Vous travaillez davantage sur la métaphore et les images que sur les dialogues pour faire avancer l’intrigue. C’est votre idéal de cinéma?

J’aime utiliser le médium pour raconter une histoire qui ne soit pas un livre ni un speech, mais un film avec images, sons, mouvements. Ce qui m’attirait le plus dans cette histoire était la combinaison du monde de la danse classique et de l’identité trans. La danse est la métaphore du conflit intérieur. Je cherche toujours à visualiser des choses.
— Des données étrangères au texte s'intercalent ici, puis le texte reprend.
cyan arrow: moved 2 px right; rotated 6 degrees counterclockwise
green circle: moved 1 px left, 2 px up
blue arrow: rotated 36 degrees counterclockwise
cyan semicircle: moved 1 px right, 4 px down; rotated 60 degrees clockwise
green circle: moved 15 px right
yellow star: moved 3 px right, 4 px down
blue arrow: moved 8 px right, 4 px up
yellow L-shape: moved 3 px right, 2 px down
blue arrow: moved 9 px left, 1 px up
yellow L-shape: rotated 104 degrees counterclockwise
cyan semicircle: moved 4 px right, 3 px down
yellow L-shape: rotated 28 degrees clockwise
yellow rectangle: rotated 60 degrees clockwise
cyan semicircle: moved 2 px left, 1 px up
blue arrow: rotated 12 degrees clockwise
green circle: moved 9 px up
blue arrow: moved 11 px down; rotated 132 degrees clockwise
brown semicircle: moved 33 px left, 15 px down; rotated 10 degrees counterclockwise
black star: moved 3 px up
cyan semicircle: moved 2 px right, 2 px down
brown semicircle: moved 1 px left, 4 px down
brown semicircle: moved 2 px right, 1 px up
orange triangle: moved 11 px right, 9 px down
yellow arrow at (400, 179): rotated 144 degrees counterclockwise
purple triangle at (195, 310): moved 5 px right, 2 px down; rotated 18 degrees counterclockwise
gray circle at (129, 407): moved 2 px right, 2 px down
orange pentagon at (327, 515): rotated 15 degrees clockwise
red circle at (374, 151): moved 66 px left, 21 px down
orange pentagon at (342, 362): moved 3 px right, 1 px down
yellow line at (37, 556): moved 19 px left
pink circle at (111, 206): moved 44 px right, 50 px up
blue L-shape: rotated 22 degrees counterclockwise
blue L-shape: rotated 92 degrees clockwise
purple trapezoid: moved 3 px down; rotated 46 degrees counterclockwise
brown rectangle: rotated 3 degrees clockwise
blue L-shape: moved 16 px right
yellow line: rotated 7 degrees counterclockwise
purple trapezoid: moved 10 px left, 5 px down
Il y a des dialogues dans le film, mais les éléments les plus importants résident dans le non-dit. Je suis un grand amateur de danse, cet art qui s’exprime avec le corps et le mouvement, et j’essaie de l’intégrer dans mon langage cinématographie. Dans un registre très différent, les frères Dardenne pensent aussi comme des chorégraphes: leur caméra bouge comme un danseur.

Avez-vous eu des réactions des milieux LGBT?

Oui, positives et négatives. Lors des avant-premières, de jeunes trans viennent m’embrasser parce qu’ils manquaient de personnages comme Lara. Ils sont heureux d’être représentés à l’écran par quelqu’un comme Lara, belle et courageuse, mais aussi destructive, obsessionnelle. Elle veut la perfection, elle veut aller trop vite. Pour les associations LGBT, c’est plus difficile. Lara fait des erreurs, je les montre, je ne la cite pas en exemple. Elle le dit littéralement à son père: «Je ne veux pas être un exemple, je veux juste être une fille.» Or les associations espèrent que vous présentez un exemple pour les jeunes trans.